Day 139: The Rain Breaks (Before I Did)

Started: Vista Creek Tentsite (2535.1)

Ended: Holden Village (~2562.8)

Total Miles: 16.7 + ~11.0 Fire Detour

Achievements: Marathon (7)

I woke to a heavy rain. It was early, and I wanted to get a jump on the beast I needed to climb. It was a ten mile, 5,000 foot climb in the rain and mud. As this part of the trail is so remote, there is plants overrunning the trail. My feet would be soaked all day again. I am constantly climbing over blown down trees.

We had seven tents in a site made for three. I was the first one up. Everyone else was struggling to get out of their warm sleeping bags and face reality.

Let me tell you that I truly earned my thru-hiking stripes when I put on my 35 degree, wet socks and shoes.

I was off by 6:30 a.m. It was terrible the whole way. The rain was cold and hard. The trail was a puddle the whole way. As I stared to climb, the rain turned to snow. Keep in mind that I’m wearing just a medium base layer and an outer shell and shorts.

But something drives me. Maybe it was the fact that I didn’t have enough food to stay there and wait out the weather. Maybe it was my deep desire to finish this hike and go home. Maybe I wanted to teach this trail that I will not be broken. I put one foot in front of the other.
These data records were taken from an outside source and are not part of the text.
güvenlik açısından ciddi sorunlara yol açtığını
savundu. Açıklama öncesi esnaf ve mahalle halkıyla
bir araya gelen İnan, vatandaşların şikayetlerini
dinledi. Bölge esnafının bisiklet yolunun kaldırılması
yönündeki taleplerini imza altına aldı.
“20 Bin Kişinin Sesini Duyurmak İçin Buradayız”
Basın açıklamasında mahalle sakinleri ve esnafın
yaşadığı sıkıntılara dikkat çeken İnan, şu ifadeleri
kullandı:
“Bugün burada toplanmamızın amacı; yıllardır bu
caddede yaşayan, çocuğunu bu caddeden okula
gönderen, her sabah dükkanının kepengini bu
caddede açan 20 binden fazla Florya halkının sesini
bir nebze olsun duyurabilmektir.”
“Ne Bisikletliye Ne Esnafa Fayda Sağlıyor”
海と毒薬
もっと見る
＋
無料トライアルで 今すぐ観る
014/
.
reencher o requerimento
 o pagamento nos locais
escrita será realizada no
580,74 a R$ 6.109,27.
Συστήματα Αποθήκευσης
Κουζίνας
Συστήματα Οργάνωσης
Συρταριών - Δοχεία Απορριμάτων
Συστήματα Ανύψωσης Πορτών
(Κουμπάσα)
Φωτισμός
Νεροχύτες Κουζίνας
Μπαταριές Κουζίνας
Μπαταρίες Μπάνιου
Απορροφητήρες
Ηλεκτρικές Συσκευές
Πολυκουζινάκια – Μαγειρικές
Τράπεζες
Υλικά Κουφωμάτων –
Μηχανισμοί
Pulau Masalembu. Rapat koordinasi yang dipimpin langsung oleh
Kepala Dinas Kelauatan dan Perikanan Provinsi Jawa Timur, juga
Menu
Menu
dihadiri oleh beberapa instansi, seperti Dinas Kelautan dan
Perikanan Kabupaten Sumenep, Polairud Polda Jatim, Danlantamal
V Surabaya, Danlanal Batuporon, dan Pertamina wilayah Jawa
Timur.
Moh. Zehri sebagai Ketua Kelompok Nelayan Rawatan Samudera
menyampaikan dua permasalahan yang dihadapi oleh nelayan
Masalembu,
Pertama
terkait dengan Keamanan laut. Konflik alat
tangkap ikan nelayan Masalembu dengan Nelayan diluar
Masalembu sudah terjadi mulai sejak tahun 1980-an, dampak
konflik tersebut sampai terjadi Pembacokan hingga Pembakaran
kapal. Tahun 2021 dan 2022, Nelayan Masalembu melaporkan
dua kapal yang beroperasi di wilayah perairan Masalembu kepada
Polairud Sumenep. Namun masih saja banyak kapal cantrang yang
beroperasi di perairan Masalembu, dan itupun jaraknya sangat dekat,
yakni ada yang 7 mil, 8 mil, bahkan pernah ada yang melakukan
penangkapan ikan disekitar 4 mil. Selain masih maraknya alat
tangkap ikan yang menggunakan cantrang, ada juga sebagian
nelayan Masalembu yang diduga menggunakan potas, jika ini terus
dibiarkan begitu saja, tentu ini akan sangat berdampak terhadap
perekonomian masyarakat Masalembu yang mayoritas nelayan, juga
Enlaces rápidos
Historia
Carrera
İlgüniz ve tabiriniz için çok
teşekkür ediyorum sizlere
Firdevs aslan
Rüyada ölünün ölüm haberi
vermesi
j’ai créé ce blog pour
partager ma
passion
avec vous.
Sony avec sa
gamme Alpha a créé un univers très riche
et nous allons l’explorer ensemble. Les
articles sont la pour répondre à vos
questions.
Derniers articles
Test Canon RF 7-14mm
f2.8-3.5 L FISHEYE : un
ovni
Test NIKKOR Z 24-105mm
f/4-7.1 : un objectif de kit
I did not stop, as moving was the only thing keeping me warm.

As I reached the top, the weather broke. The sun came out.

I stood at the top to a sign that said the trail was closed due to a fire. I had hiked 16 miles nonstop and I was exhausted. However, if I hiked another 11 miles I would get to Holden Village. I thought it was a town, and I could camp outside it.

The first two miles were sketchy. I was climbing from rock-to-rock rather than walk. Once that was done, it was downhill the whole way.

When I reached it, I realized that it wasn’t a town, it was a lodge. When I went to check in, I realized it wasn’t a lodge, it was a ELCA Lutheran retreat. The ELCA and my denomination, the PC(USA) are in full communion. They had a Sunday evening service in 15 minutes. I wasn’t going to go, because I had not showered in eight days and was covered in mud. As I walked to my cabin, I ran into Storyteller and he said that we should go. No one would care. So, I did.

After that I took a shower. I washed my clothes for free. I dried all my gear. I made a change of plans.

The retreat will shuttle me to the ferry to Stehekin. I will pick up my box, visit the bakery, and hit the trail after the fire closure. It keeps me on schedule.

So, this terrible day turned out to be not so bad after all.